夫である人を、殺してしまっている夢を見た。私は遺体を隠してどこかへ逃れ、誰にも会わないように息をひそめて暮らしているのだった。夢の中でまた眠りに落ち、自分の隠した死体が腐乱していく様子が見えた気がして目が覚めた、というところで目が覚めて、息が止まるほど恐ろしかった。私は絵を描きながら床に倒れて眠っていて、自分が今どこにいるのかも全くわからなくなってしまい、出来ることなら声を上げて泣きたかったけれども息が詰まってそれはできなかった。私は誰も殺していないということが分からなくなってしまって、そう思っているということはもう既に殺してしまったのかもしれず、取り返しがつかないことをした、という強烈な罪悪感に飲まれそうになりながら、やっとの思いで呼吸を取り戻した。殺していない、殺していない、ということが思い出せるまで、それからずいぶんかかった。

2014年11月15日土曜日

首に手を

好きな人の、昔の日記を、読むのはとても怖いし、気持ち悪い。できれば日記などには近づきたくない。何を食べたとか何時にどこへ行ったとか、手帳に書き留めたメモでも勘弁してほしい。そのことと、私が『痴人の愛』の馬ごっこのシーンが吐き気を催すほど大嫌いであることの、理由は大変近い。疎ましい。いつまで経っても許せない。文字になった以上は、絶対、許せない。部屋にひとりでいると、いろんなことを思い出して(経験していないはずのことまでも)気が狂いそうになる。ひとりの部屋で、私はいろんなものを見つけてしまう。プラチナの指輪、ダイヤのネックレス、女の名前宛の水道料金のはがき、ファンシーな便箋。私は簡単に「狂う」なんて言わないかわり、私が「狂う」と言う時は、本当にそういう時なのだ。

2014年11月12日水曜日

静かな人

今も、あの人が不機嫌に黙るのがいちばん怖くて悲しい。もう側にはいられない、とはっきりわかってしまうくらい。
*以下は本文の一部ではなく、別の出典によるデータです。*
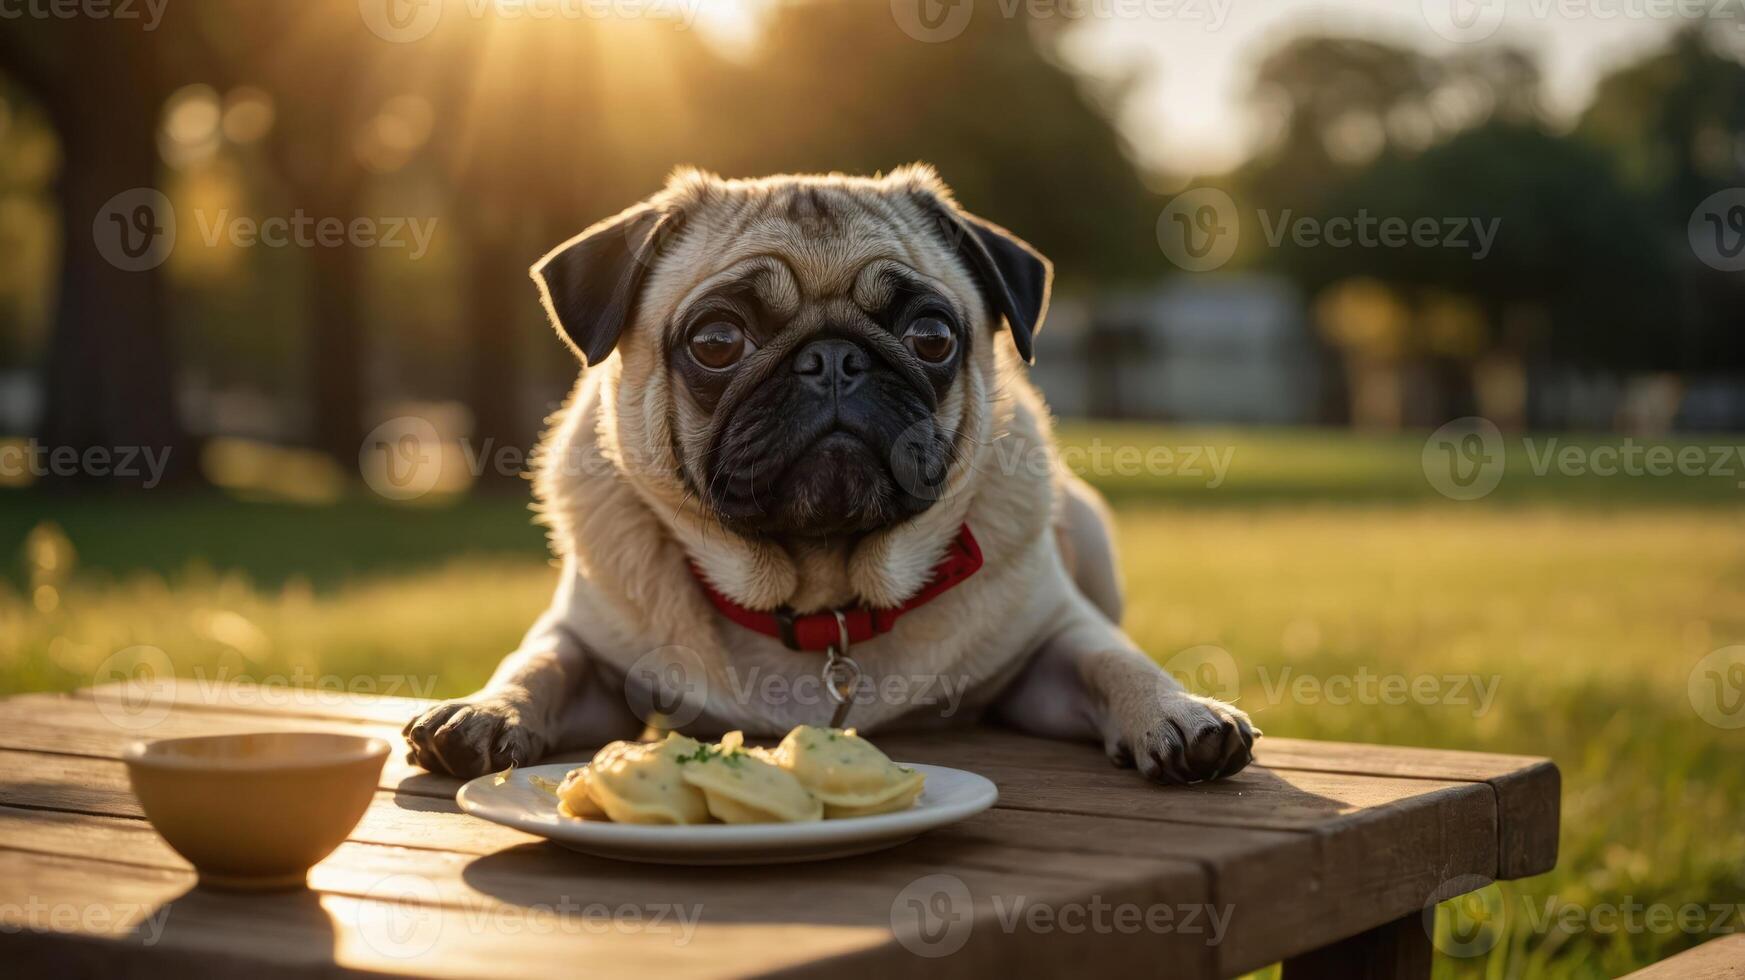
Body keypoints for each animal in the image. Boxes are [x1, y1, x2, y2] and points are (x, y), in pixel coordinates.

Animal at [408, 163, 1256, 781]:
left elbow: (1113, 661)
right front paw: (485, 710)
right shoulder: (587, 648)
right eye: (716, 341)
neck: (822, 603)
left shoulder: (1049, 643)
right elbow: (539, 663)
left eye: (930, 335)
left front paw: (1180, 711)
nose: (833, 360)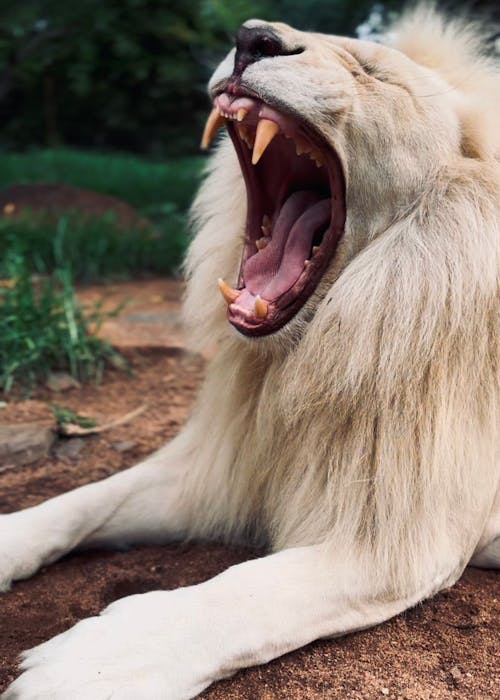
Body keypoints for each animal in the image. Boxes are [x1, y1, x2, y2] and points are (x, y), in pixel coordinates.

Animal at [1, 5, 499, 699]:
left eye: (371, 73)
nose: (251, 38)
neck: (302, 359)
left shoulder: (402, 545)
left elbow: (249, 593)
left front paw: (92, 667)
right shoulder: (215, 472)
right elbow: (81, 502)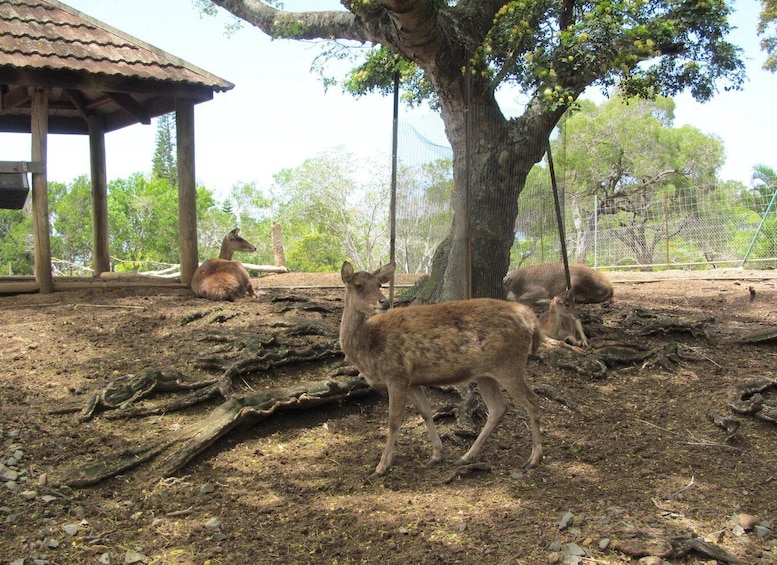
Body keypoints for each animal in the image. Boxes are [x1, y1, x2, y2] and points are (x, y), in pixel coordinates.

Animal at [336, 262, 544, 478]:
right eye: (358, 285)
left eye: (379, 284)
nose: (383, 302)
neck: (370, 348)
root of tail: (530, 318)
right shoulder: (412, 381)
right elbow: (426, 411)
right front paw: (436, 454)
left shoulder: (396, 375)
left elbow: (393, 421)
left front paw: (381, 467)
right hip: (486, 374)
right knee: (498, 408)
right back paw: (465, 457)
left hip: (509, 365)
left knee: (532, 400)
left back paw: (534, 458)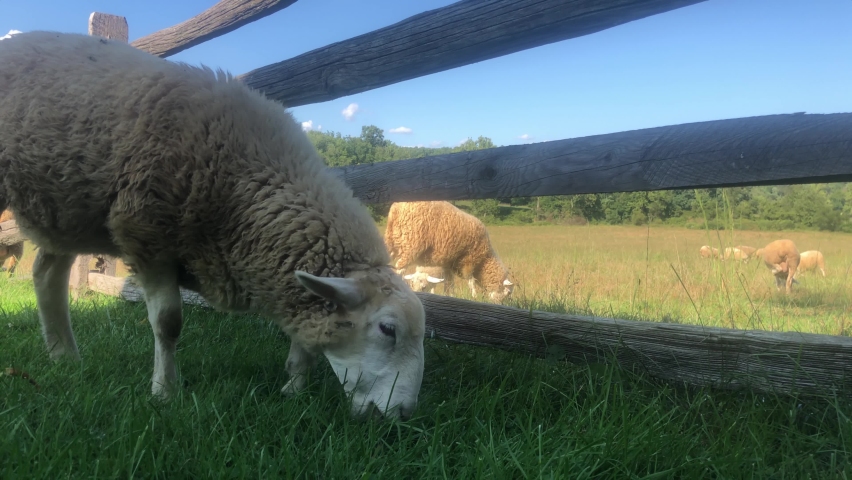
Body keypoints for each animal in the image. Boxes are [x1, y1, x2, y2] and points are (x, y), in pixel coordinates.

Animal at [0, 31, 425, 419]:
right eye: (388, 329)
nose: (404, 414)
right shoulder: (148, 235)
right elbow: (168, 323)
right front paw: (165, 391)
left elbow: (303, 340)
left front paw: (294, 386)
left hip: (63, 206)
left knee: (46, 273)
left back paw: (65, 357)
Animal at [385, 201, 513, 302]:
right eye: (508, 293)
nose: (501, 304)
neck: (484, 261)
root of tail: (397, 207)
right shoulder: (469, 261)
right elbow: (471, 282)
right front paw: (474, 296)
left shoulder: (448, 265)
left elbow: (449, 284)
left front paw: (450, 296)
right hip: (411, 245)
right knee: (399, 269)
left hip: (392, 241)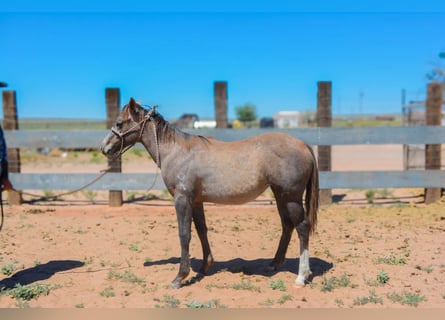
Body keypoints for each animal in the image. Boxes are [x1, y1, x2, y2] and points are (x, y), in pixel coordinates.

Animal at [100, 97, 318, 288]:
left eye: (119, 122)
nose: (104, 148)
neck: (177, 152)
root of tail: (303, 145)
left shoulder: (182, 199)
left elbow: (184, 234)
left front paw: (180, 277)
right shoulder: (196, 201)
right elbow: (201, 230)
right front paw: (205, 266)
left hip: (291, 198)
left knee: (302, 227)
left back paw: (301, 276)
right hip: (281, 196)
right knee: (287, 225)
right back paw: (274, 264)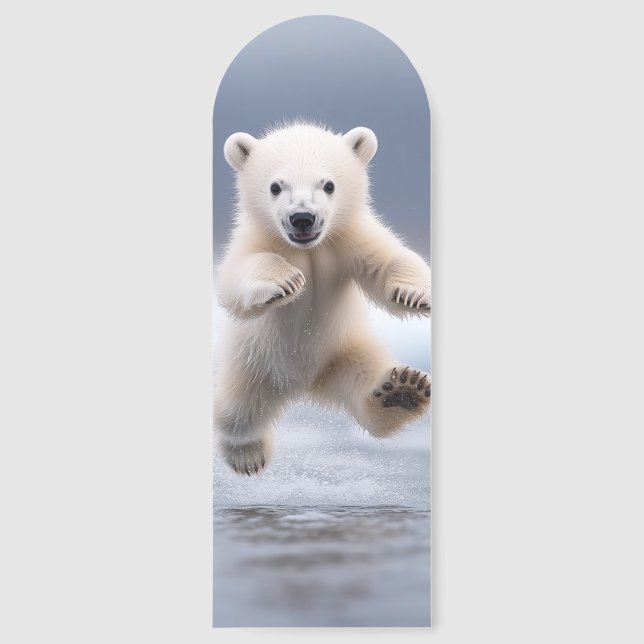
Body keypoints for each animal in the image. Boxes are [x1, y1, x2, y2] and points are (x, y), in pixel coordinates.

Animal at [214, 123, 431, 475]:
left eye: (328, 184)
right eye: (276, 186)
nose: (303, 217)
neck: (308, 249)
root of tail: (303, 384)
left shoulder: (347, 240)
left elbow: (387, 259)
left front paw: (413, 293)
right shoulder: (260, 238)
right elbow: (238, 276)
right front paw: (285, 281)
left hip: (345, 352)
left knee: (367, 384)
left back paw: (403, 392)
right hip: (252, 363)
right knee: (235, 413)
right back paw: (248, 455)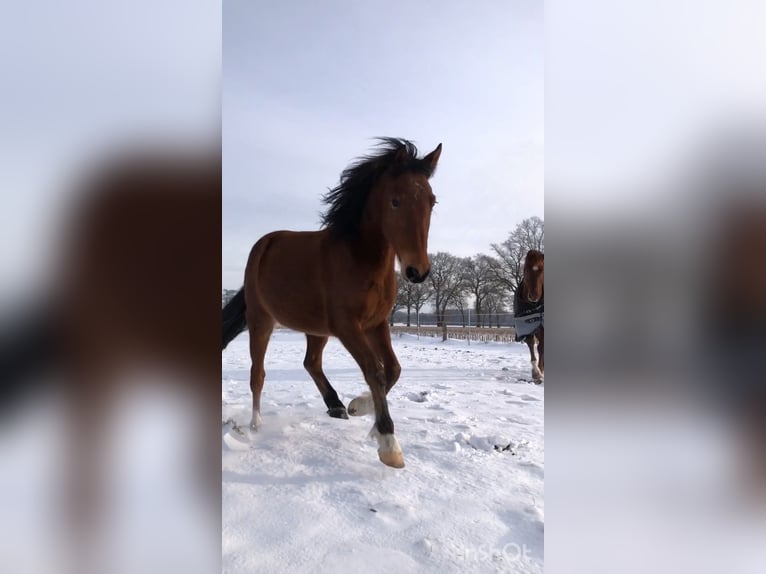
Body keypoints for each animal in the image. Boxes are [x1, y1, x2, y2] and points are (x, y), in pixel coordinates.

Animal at [222, 138, 442, 469]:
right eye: (395, 201)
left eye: (432, 201)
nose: (418, 272)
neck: (360, 259)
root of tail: (263, 245)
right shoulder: (348, 326)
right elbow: (375, 371)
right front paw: (388, 443)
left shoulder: (376, 324)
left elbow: (393, 369)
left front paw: (359, 408)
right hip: (262, 322)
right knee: (257, 374)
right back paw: (255, 425)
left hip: (316, 329)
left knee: (311, 362)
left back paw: (336, 406)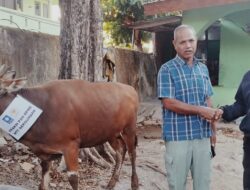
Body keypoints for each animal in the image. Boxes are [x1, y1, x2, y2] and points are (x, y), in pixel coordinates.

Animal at [0, 66, 139, 189]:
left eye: (1, 90)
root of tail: (131, 89)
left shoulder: (71, 145)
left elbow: (73, 179)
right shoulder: (45, 154)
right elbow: (43, 184)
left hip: (130, 127)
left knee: (132, 152)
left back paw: (134, 184)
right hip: (111, 133)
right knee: (121, 150)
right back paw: (110, 184)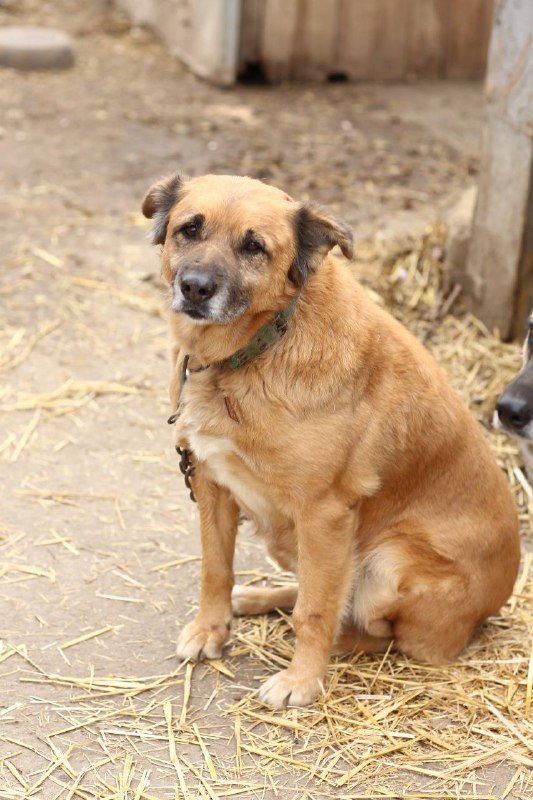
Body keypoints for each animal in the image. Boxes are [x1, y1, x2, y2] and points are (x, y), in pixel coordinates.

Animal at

昔の恋人とよりを戻す夢を見た。よりを戻すも何も、私の時計の針は遥か進んでしまっていて、戻りようもない場所に今流れ着いているのだけれど、とにかく夢ではそうだった。夢の中の私はそのことにすごく戸惑っていて、流されてしまったことにすごく不本意な思いをしていた。

好きだった人のことは、たいがい、もう怖くなってしまっている。

ほんと言うと、すこし考えてた、という彼に、正直びっくりしたし、それ以上に嬉しくて本当は泣きたかった。その場でそうするわけにはいかなかったので、後でこっそり思い出しては、何度か泣いた。

2014年11月6日木曜日

冬の支度

夜中に声をあげて泣く時は、起きればいいのに、という気持ちと、どうせ気付くはずがない、というみじめさの、両方にねじ切られそうになっている。

本当に昔「優しくしてほしいなら、そうしてくれるやつを探せよ」と罵られたことがあるのだが、その時から思っていることは一つだ。「私は、あなたに優しくしてほしかった」。

朝から晩まで家にこもってしまうのは、どうやら月の障り前の憂鬱であるらしかった。毎月毎月、ちゃんと来ればいいと思いながら待つのがとても嫌だ。寒くなってくるとなおさら暗い気持ちは増す。あなたは子どもが出来にくいから、妊娠したら必ず育てること、という占い師の言葉を思い出して、ああ、いつかは本当に子どもを抱いたりしたいな、と思う。

2014年11月5日水曜日

推察

還暦をまわって何年も経つほどの母の従兄が田舎からやってきて、親戚のたくさん集まった挨拶の場で「戦争が始まったら、あちらは田舎ですから、皆さんどうぞ疎開していらしてください」と言ったので、心底ぎょっとした。その場にいた私の従姉は二歳の息子を抱きしめていて、彼の安らかな寝顔に対して、母の従兄の言葉はあまりに不穏だった。酒の席の、しかも終わりの挨拶だったので、私以外の人は少し赤らんだ穏やかな顔で(まるで田舎を懐かしむかのように)聞き流した。

集まりが解散になったあと「これからどうするの」と聞かれ、病院に行く、と言うと相手が少し黙り、その沈黙から、彼女は私が妊娠したのではないかと推察しているのだということがわかった。

2014年11月4日火曜日

目を開けると、隣に居るはずのない人の顔がうっすら見えて愕然とした。しばらく見つめているとその人の顔は元通りのその人の顔になり、私に「おはよう」と言った。